永続ストレージに障害データを記録するように、デバイスを設定できます。あとで記録されたデータを取得して表示し、分析できます。この On-Board Failure Logging(OBFL: オンボード障害ロギング)機能は、障害および環境情報をモジュールの不揮発性メモリに保管します。この情報は、障害モジュールの分析に役立ちます。

SPAN

イーサネット スイッチド ポート アナライザ(SPAN)を設定すると、デバイスの入出力トラフィックをモニタできます。SPAN の機能を使用すると、送信元ポートから宛先ポートへのパケットを複製できます。

ERSPAN

Encapsulated Remote Switched Port Analyzer(ERSPAN)は、IP ネットワークでミラーリングされたトラフィックを転送するために使用します。ERSPAN は異なるスイッチ上の送信元ポート、送信元 VLAN、および宛先をサポートし、ネットワーク上にある複数のスイッチのリモート モニタリングを可能にします。

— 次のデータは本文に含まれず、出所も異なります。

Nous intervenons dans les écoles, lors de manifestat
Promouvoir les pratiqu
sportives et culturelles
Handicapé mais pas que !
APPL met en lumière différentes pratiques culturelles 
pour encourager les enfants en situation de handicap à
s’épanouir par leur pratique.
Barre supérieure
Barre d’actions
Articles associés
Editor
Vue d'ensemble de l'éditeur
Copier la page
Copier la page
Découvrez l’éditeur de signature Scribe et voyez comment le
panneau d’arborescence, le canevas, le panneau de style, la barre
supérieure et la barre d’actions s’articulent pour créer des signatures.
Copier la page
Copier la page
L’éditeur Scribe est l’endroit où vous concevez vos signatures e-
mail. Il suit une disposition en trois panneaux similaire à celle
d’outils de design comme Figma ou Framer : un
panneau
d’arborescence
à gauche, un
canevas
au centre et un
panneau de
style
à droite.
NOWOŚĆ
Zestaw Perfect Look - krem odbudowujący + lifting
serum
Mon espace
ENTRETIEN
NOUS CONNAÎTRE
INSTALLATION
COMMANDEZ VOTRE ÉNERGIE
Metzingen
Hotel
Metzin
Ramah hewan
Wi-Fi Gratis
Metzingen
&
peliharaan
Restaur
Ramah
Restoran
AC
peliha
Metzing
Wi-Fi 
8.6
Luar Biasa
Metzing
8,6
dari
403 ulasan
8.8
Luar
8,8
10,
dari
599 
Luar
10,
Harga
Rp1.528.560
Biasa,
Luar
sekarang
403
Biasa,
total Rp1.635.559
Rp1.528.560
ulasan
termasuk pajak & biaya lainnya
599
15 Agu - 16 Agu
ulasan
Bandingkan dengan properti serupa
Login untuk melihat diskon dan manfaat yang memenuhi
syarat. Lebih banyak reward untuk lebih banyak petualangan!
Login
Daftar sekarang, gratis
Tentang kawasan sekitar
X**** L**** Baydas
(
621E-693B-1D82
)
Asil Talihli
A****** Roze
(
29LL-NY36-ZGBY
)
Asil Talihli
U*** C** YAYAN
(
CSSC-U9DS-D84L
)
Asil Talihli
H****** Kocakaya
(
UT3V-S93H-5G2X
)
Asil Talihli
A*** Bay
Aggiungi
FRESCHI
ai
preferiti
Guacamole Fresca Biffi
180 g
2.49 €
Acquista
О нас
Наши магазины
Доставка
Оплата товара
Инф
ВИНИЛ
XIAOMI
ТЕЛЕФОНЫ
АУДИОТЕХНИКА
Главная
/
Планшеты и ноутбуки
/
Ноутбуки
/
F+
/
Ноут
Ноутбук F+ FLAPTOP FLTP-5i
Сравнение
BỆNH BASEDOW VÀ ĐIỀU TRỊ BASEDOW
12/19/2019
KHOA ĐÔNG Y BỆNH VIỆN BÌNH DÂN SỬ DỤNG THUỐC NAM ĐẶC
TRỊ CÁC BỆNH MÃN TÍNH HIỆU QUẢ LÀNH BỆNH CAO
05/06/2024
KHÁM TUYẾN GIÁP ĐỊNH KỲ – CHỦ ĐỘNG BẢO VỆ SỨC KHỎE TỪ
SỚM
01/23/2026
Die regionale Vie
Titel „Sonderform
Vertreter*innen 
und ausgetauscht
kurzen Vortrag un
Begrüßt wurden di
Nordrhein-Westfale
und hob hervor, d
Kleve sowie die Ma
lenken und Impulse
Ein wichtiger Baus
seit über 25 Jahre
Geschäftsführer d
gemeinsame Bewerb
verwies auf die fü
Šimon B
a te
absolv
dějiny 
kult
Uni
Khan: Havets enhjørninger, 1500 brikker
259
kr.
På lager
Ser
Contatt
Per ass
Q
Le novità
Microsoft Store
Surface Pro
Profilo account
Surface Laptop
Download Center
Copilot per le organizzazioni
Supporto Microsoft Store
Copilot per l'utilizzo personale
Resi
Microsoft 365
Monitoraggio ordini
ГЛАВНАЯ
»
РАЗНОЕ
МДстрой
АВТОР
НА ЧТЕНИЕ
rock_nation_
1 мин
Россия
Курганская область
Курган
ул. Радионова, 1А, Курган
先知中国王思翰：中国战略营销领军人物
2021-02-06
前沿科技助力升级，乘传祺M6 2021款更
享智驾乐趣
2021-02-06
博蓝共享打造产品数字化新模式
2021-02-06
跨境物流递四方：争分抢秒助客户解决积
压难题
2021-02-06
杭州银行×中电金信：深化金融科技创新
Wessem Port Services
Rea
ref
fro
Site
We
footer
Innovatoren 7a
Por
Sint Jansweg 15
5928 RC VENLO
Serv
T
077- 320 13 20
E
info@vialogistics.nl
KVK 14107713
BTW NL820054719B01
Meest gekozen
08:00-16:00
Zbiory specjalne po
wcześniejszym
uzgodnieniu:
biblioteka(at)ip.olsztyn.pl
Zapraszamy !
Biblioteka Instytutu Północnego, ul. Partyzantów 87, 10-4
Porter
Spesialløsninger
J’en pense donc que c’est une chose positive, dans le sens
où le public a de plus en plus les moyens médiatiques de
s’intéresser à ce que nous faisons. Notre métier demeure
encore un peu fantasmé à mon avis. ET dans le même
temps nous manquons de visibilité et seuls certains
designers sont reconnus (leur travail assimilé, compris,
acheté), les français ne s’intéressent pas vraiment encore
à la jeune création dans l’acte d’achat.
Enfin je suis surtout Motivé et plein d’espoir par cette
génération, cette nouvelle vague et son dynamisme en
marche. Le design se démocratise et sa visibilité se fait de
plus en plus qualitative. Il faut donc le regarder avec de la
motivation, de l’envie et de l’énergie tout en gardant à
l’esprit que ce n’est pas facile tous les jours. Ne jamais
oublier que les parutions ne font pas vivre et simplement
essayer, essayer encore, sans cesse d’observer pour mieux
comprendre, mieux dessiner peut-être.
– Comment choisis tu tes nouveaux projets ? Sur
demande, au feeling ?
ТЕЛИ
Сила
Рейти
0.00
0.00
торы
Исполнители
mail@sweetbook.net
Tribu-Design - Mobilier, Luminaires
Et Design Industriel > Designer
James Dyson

ERSPAN 送信元セッションを設定するには、送信元ポートまたは VLAN のセットを、宛先 IP アドレス、ERSPAN ID 番号、および仮想ルーティングおよび転送(VRF)名に対応付けます。(VRF)名に対応付けます。

LLDP

リンク層検出プロトコル(LLDP)はベンダーに依存しない、単一方向のデバイス ディスカバリ プロトコルです。このプロトコルでは、ネットワーク上の他のデバイスにネットワーク デバイスから固有の情報をアドバタイズできます。このプロトコルはデータリンク層で動作するため、異なるネットワーク層プロトコルが稼働する 2 つのシステムで互いの情報を学習できます。LLDP はグローバルに、またはインターフェイスごとにイネーブルにすることができます。

MPLS ストリッピング

MPLS ストリッピングは、MPLS ラベルをパケットから除去する機能を提供し、非 MPLS 対応ネットワーク モニタリング ツールでパケットをモニタできるようにします。

sFlow

サンプリングされたフロー(sFlow)では、スイッチとルータを含むデータ ネットワークのリアルタイム トラフィックをモニタし、中央データ コレクタにサンプル データを転送できます。

SMU

ソフトウェア メンテナンス アップグレード(SMU)は、特定の障害の修正を含むパッケージ ファイルです。SMU は、直近の問題に対処するために作成され、新しい機能は含まれていません。SMU は、メンテナンス リリースの代わりになるものではありません。直近の問題に対する迅速な解決策を提供します。SMU で修正された障害は、メンテナンス リリースにすべて統合されます。

仮想デバイス コンテキスト

Cisco NX-OS では、仮想デバイスをエミュレートする Virtual Device Context(VDCs)に、OS およびハードウェア リソースを分割できます。Cisco Nexus 9000 シリーズ スイッチは、現在のところ、複数の VDC をサポートしていません。すべてのスイッチ リソースはデフォルト VDC で管理されます。

トラブルシューティング機能

Cisco NX-OS には ping、traceroute、Ethanalyzer、Blue Beacon 機能など、さまざまなトラブルシューティング ツールが揃っています。

サービスで障害が発生すると、システムは障害の原因を判定するために使用できる情報を生成します。次の情報ソースが使用可能です。

  • サービスの再起動によって、LOG_ERR レベルの Syslog メッセージが生成されます。
  • Smart Call Home サービスがイネーブルになっている場合は、サービスの再起動によって Smart Call Home イベントが生成されます。
  • SNMP トラップがイネーブルになっている場合、サービスが再起動されると、SNMP エージェントはトラップを送信します。
  • サービスの障害がローカル モジュール上で発生した場合は、そのモジュール内で show processes log コマンドを入力することで、イベントのログを表示できます。プロセスのログは、スーパーバイザのスイッチオーバーまたはリセット後も保持されます。
  • サービスの障害が発生すると、システムのコア イメージ ファイルが生成されます。最新のコア イメージを表示するには、アクティブなスーパーバイザ上でshow cores コマンドを入力します。スーパーバイザのスイッチオーバーおよびリセットが生じると、コア ファイルは保持されません。ただし、system cores コマンドを入力し、Trivial File Transfer Protocol(TFTP)のファイル転送ユーティリティを使用して、コア ファイルを外部サーバへエクスポートするようシステムを設定できます。
  • CISCO-SYSTEM-MIB には、コアのテーブルが含まれています(cseSwCoresTable)。